| Data for this task |
========================================
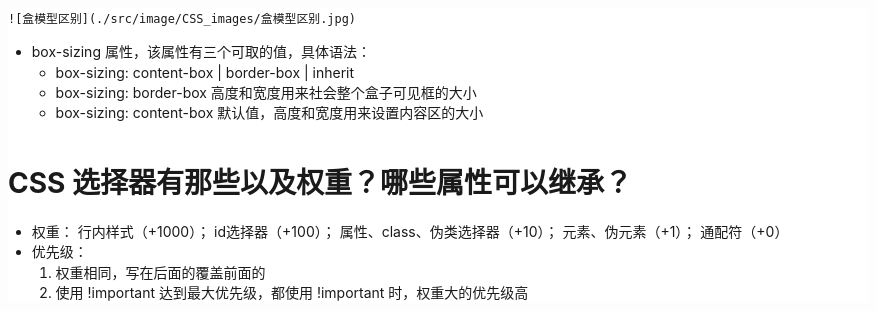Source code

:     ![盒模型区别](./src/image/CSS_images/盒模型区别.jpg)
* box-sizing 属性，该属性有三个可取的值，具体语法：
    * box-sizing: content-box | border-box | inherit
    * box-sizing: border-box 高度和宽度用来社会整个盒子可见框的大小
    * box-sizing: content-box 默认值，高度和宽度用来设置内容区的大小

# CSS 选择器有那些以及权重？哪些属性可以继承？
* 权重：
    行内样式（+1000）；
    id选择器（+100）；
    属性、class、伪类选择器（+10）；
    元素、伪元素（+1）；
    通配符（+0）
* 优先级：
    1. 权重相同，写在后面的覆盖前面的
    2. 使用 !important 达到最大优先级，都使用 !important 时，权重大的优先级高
========================================
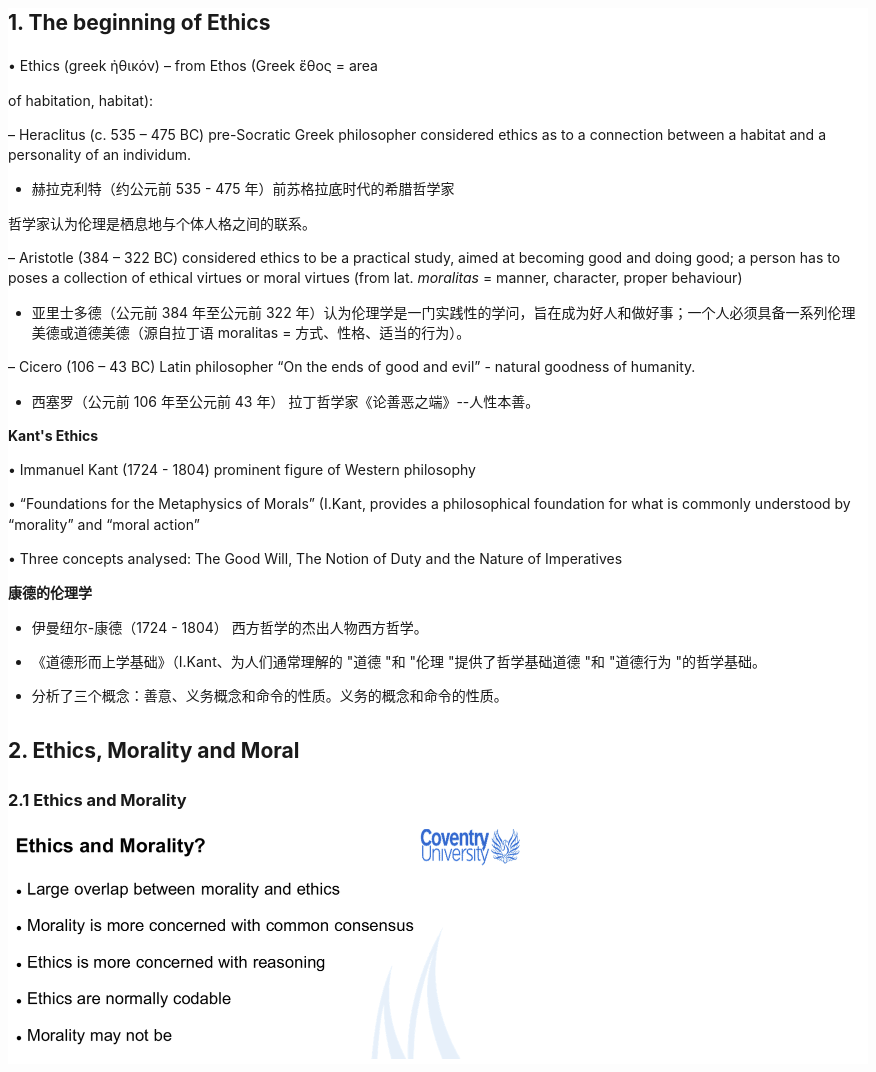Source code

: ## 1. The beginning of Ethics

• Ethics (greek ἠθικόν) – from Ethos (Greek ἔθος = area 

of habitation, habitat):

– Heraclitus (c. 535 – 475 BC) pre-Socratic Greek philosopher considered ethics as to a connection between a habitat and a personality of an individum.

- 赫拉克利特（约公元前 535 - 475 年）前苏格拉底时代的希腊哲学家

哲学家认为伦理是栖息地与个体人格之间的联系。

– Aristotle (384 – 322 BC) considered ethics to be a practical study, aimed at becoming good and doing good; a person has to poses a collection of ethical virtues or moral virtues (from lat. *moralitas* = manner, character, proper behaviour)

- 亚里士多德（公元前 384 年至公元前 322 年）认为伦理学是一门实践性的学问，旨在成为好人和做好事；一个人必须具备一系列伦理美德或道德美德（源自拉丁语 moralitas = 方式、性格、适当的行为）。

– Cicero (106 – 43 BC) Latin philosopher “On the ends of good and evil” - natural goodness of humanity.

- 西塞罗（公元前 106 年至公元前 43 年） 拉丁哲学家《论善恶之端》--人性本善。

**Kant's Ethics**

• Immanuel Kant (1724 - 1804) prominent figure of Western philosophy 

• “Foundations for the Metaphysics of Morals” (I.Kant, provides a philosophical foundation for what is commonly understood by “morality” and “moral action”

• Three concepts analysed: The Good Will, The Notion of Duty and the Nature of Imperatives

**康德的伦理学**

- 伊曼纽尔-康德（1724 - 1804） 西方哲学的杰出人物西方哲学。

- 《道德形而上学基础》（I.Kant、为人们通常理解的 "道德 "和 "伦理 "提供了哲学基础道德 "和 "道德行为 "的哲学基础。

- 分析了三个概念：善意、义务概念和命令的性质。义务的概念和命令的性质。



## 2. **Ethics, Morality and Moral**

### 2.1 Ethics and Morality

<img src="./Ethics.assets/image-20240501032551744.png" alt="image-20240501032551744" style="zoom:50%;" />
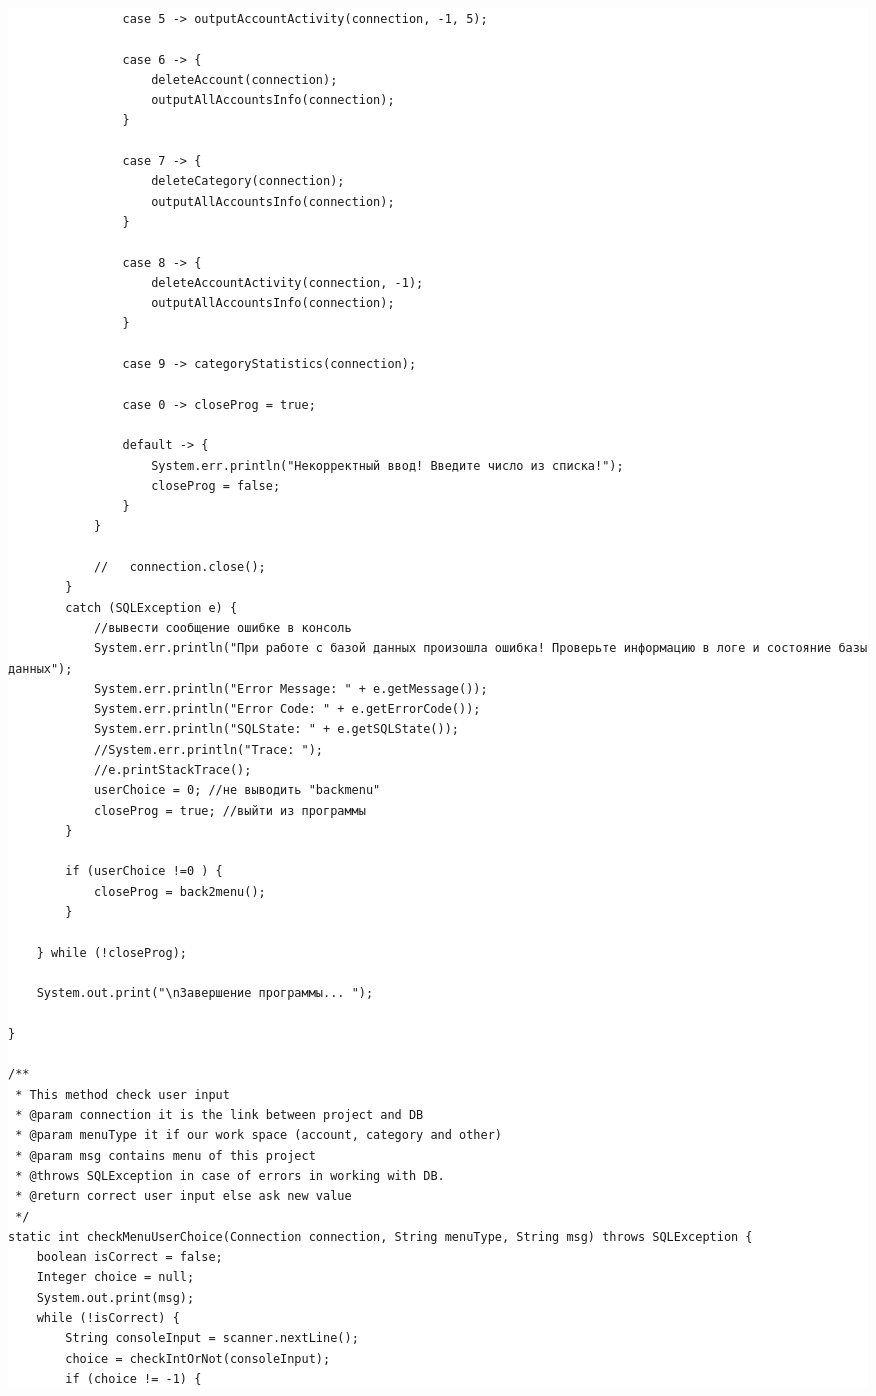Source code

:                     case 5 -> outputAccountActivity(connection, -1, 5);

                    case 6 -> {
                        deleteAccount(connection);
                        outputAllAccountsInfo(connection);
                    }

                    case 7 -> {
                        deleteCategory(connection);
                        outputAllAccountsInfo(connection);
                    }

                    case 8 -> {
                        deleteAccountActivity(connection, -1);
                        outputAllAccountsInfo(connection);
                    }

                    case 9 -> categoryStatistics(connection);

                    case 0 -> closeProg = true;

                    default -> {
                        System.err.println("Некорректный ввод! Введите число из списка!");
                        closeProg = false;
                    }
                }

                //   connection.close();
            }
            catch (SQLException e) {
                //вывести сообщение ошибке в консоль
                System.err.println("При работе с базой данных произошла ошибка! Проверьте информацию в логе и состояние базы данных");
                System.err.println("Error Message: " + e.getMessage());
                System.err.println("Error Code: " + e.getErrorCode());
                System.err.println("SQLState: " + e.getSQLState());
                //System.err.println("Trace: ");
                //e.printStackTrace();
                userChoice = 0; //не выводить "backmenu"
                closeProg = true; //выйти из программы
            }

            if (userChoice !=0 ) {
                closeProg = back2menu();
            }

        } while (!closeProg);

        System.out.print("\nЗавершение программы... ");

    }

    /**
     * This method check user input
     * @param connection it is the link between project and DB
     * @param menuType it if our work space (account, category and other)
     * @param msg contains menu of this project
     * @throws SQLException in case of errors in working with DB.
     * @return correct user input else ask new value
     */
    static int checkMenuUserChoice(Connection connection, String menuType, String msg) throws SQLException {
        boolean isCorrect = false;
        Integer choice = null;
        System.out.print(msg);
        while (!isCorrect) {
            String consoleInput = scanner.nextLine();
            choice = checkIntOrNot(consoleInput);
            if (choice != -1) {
========================================
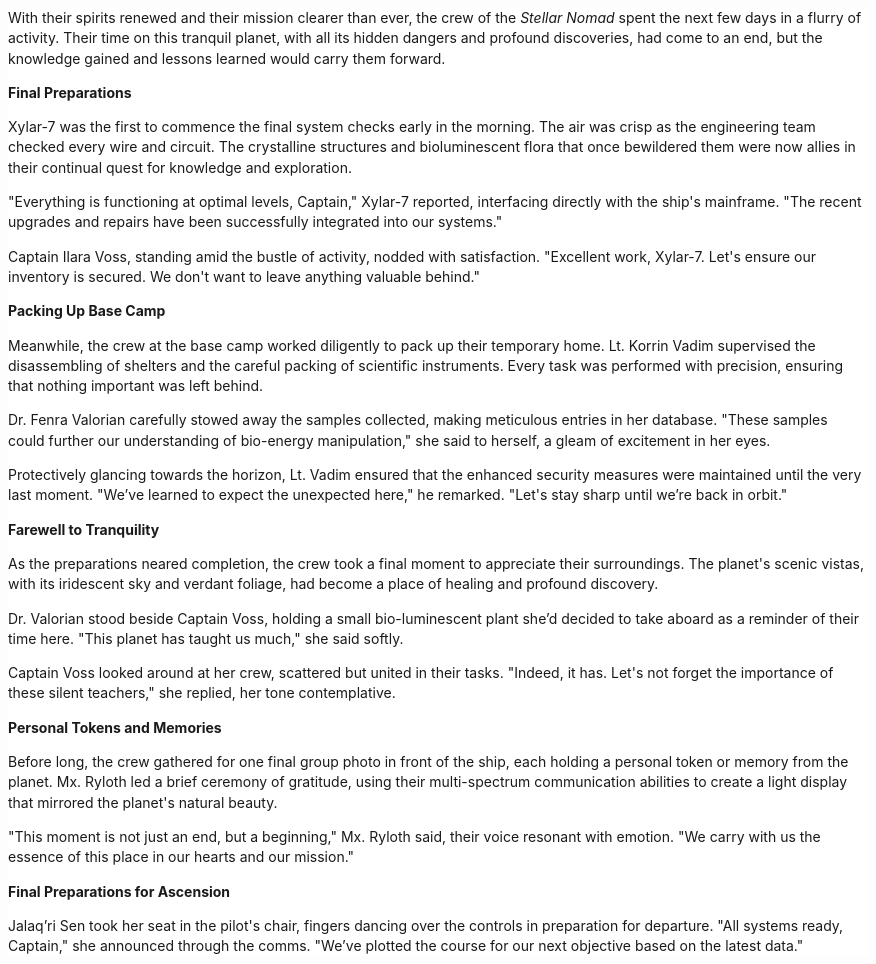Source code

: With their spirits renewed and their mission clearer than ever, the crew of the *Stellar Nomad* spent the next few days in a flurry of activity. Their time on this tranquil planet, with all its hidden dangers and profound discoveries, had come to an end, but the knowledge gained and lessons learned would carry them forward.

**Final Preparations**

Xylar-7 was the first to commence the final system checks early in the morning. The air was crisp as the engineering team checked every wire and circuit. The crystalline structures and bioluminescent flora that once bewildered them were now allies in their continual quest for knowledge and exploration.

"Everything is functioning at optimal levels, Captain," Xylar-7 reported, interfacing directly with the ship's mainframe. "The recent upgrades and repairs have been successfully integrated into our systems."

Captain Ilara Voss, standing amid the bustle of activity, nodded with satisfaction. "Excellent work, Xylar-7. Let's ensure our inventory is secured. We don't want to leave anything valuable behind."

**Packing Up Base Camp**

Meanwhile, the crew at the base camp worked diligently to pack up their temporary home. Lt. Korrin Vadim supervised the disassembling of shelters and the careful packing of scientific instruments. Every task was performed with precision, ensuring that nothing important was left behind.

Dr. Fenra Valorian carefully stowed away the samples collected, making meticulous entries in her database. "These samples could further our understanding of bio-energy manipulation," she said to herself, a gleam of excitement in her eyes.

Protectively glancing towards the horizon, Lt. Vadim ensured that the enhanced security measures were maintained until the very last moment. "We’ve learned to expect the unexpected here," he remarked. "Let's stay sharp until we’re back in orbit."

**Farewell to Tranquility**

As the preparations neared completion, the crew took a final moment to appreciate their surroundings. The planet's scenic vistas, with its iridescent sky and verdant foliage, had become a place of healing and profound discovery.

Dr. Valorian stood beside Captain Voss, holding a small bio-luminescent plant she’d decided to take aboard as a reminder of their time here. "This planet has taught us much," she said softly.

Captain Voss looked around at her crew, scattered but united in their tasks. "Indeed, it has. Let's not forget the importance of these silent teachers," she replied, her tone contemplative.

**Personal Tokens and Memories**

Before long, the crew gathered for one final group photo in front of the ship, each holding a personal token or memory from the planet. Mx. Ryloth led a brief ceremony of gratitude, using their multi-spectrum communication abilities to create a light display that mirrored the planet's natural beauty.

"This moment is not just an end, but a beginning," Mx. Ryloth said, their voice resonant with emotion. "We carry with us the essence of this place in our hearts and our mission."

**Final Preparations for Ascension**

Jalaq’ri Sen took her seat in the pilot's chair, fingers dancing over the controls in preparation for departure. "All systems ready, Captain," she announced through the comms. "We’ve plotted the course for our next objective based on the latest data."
========================================
| Task requirements |
In the records, find every line that has the string "sizing" and copy it.

| Worked solution |
* box-sizing 属性，该属性有三个可取的值，具体语法：
    * box-sizing: content-box | border-box | inherit
    * box-sizing: border-box 高度和宽度用来社会整个盒子可见框的大小
    * box-sizing: content-box 默认值，高度和宽度用来设置内容区的大小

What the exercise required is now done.